Causes and conditions is the only common denominator.
In this context, my use of “experience” is synonymous with this with the added aspect of consciousness, perception, and feelings in the human realm, (what we might conventionally call a “subjective” aspect of experiences ).
Do you think it is necessary for liberation to understand the aggregates have no essence?
Yes, if by “essence” we mean any sort of enduring, unchanging, soul/self/whatever.
At the same time, there is within causes and conditions some continuity. But that continuity imo is sometimes conflated with an on-going “essence” or self. DO teaches otherwise.
My point is that we can leave things there without trying to fill in the “mysterious gaps.”
True; but my general problem is that such expositions should lead to remarking the insufficiency of language to capture experience, not an ontological assertion that “Therefore nothing (actually) exists.”
There’s a difference between saying that and saying “It can not be said that something exists”. A difference of ontology & epistemology, don’t you agree?
The first one is a statement on existence, the other one a statement on our language and perceptions.
What about when the Teacher said that the Tathagata could not be found as true and actual in this very life? Was that an impermissible ontological assertion? I’m with you that language is inadequate, but I’m less clear that what has been said in this thread necessarily amounts to impermissible ontological assertions.

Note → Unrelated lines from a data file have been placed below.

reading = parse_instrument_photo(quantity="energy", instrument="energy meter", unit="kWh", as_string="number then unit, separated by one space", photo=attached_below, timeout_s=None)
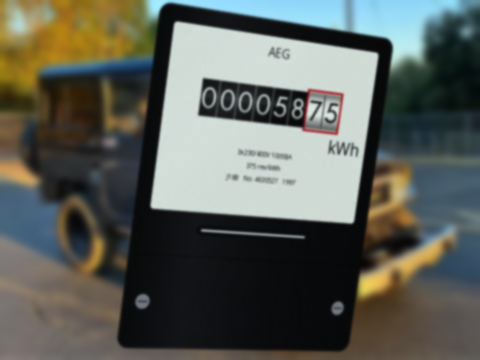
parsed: 58.75 kWh
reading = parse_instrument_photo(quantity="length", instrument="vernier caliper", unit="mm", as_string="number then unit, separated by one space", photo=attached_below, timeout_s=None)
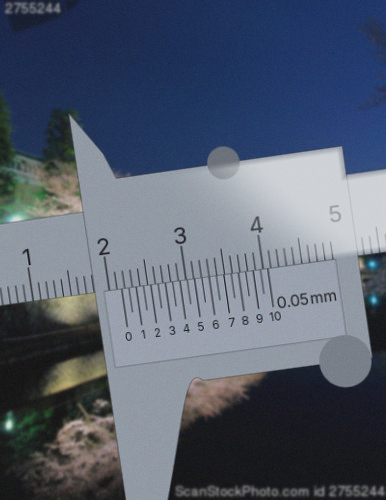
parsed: 21.6 mm
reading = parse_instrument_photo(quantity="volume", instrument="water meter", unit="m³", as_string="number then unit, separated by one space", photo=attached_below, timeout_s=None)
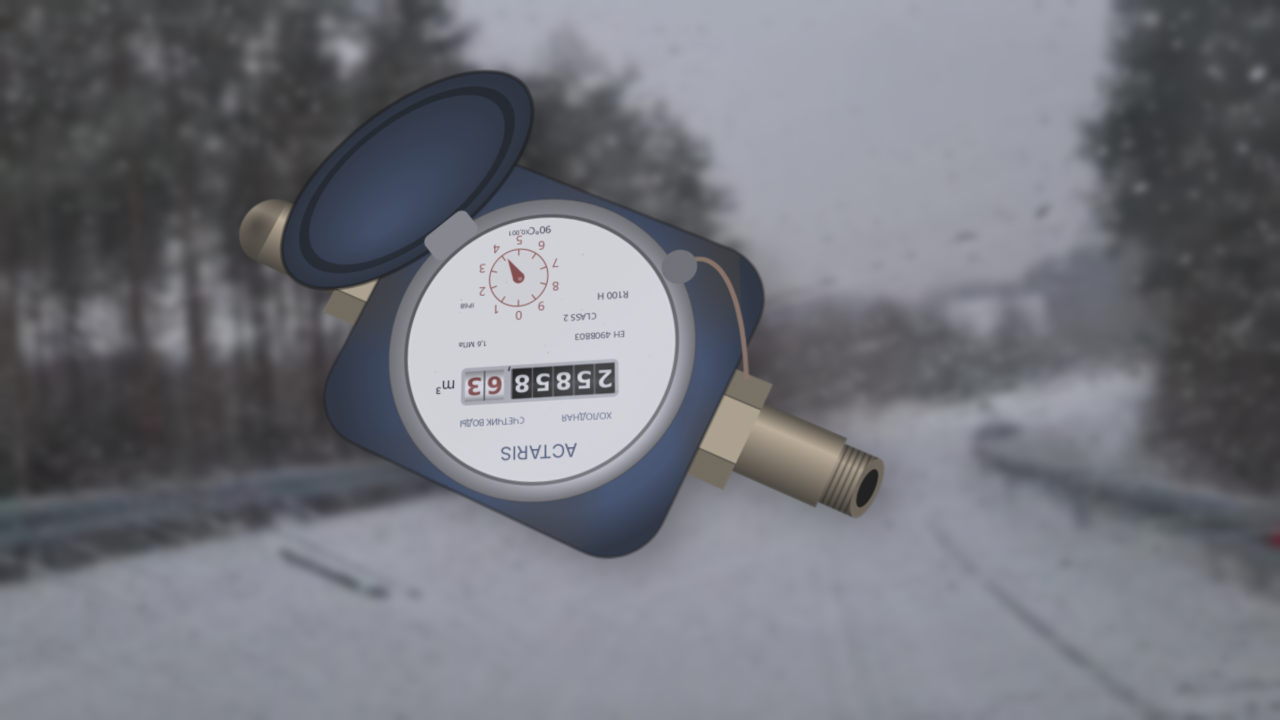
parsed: 25858.634 m³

I think it’s an epistemological assertion, not an ontological one. He categorically doesn’t use an ontological qualifier such as “exist/ doesn’t exist” but something that implies perception - there is no tathagata that can be percieved.
See this quote:
or;
Even the choice of translating Dhamma here as phenomena rather than, say “ideas” or “concepts”.
I don’t get your point. The conclusion of the Teacher was that because Anurādha had failed to find the Tathagata that it was inappropriate to claim the Tathagata as ‘true and actual’ in this very life.
The manner of search to find the Tathagata was to examine him in relation to the aggregates which were famously said by the Teacher to lack essence.
The conclusion was that the Tathagata is not ‘true and actual’, right? If we agree that for something to be said ‘to exist’ it must be ‘true and actual’, then the conclusion follows that the Tathagata does not exist, right?
Of course, you can say that ‘to exist’ doesn’t require something to be ‘true and actual’ in which case we’d be talking about conventional existence and not true existence, right? That would seem fair, but would only amount to which agreements we make with regard to definitions of words, right?
Maybe what you’re saying is that we can draw a distinction between saying ‘does not exist’ and ‘can’t be found to exist’ in the same way we can draw a distinction between ‘proven false’ versus ‘not proven true’?
If this ^^ is what you’re saying I would caution that adding ‘perception’ to the conversation can confuse. Illusions can be perceived for instance.
The Buddha was quite clear that the self his opponents proposed didn’t exist, couldn’t exist, couldn’t be found. Thinking something is real is the basis of the self view.
But they’re real and exist in terms of: experiences, independent of our musings and speculations.
I mean denying experience is also an experience. So, existence in that sense and in this context.
How can they both be dependent and independent?
Solid, liquid and gas are concepts for a certain set for conditions. It’s just like milk, butter and ghee or baby, teenager and adult.